Tuesday 28 June 2011

Making health care safer: learning from social and organisational research (Day 1) - Part 1 Complexity

The Social Dimension is Health Institute has put on a great event here in St Andrews and I am able to present some of my ideas around complexity in health care as a poster (pdf handout). The idea of the poster session was less to present traditional posters but rather find ways to trigger conversations – and I had some very interesting conversations indeed once my poster finally arrived (my luggage only got here 29h after myself, Easyjet had forgotten it in Luton).

The plenary sessions were also very interesting – I find it particularly interesting (and reassuring) that researchers from different backgrounds, such as the medical sociologists Mary Dixon-Wood and Naomi Fulop, come to similar conclusions to the ones I drew from my PhD work.

Mary talked about theories of change and how they are often not explicit or not articulated which leads to enthusiasm at the executive level while the frontline staff is not aware of the underlying rational and subsequently much less enthusiastic. Mary referred to the intervention which she and her team studied as a complex intervention. I think in particular the healthcare improvement community often uses the term for problems or interventions which are merely complicated (I will try to write a future post on this) but Mary did point out that the intervention does not just consist of the multiple components but also how it functions socially.
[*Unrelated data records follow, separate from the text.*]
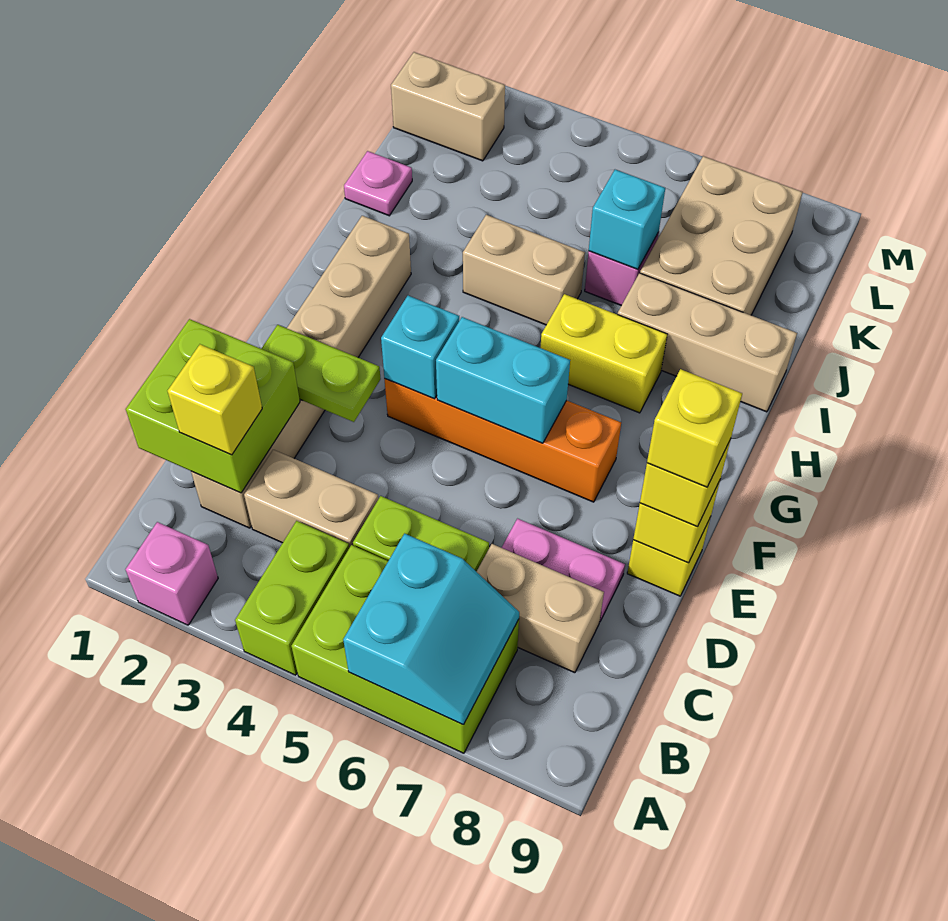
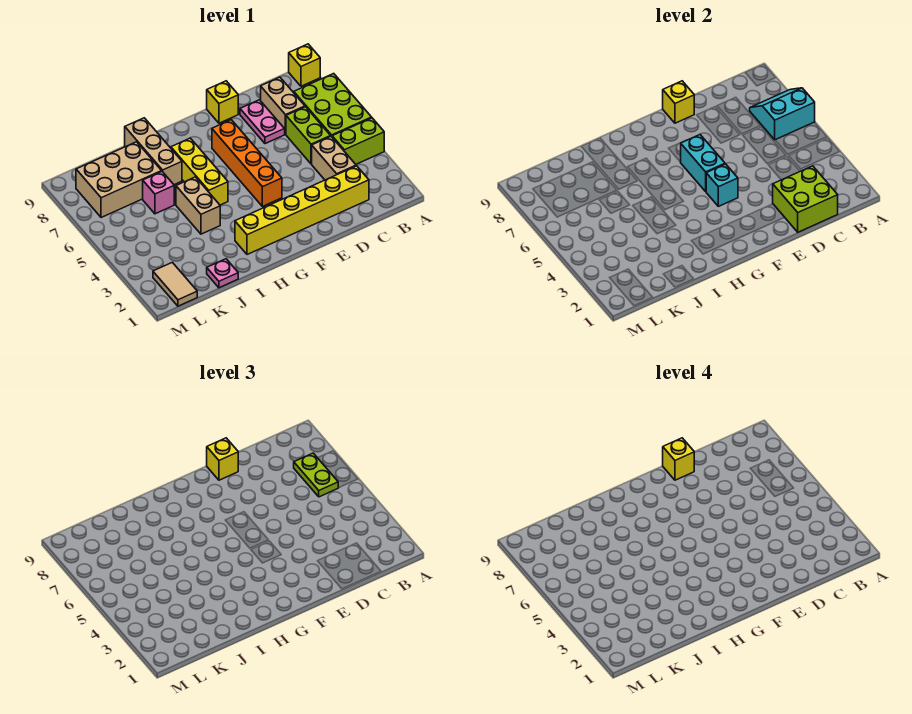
pink 1x1 brick [125,522,218,625] -> none
tan 1x6 brick [191,216,411,528] -> yellow 1x6 brick [235,166,369,254]
yellow 1x1 brick [167,344,262,455] -> yellow 1x1 brick moved to [289,44,320,86]
lime 1x2 plate [261,325,381,422] -> lime 1x2 plate moved to [294,453,338,497]
yellow 1x2 brick [541,294,667,413] -> yellow 1x3 brick [171,138,228,205]
cyan 1x1 brick [589,170,665,270] -> none
tan 1x2 brick [391,52,505,161] -> tan 1x2 tile [153,262,197,306]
This is similar to the message of my poster: the real complexity of an organization lies in its social functioning. This social functioning emerges around the structure set through the formal organizational structure. The latter ticks all the boxes of a complicated system (and not the ones of a complex one) and thus it should be able to apply design principles to it.

Naomi raised a related point in her talk by pointing out the need to conceptualize and manage the coexistence of formal governance processes and informal professional processes.

I think one comparison could be a wisteria where the formal structure provides the scaffolding. Through the scaffolding I can exert some influence on how my wisteria will grow. A good scaffolding will increase the chances of having it grow the way I want it to (which can be further aided by pruning), with a bad scaffolding it will definitely be a mess.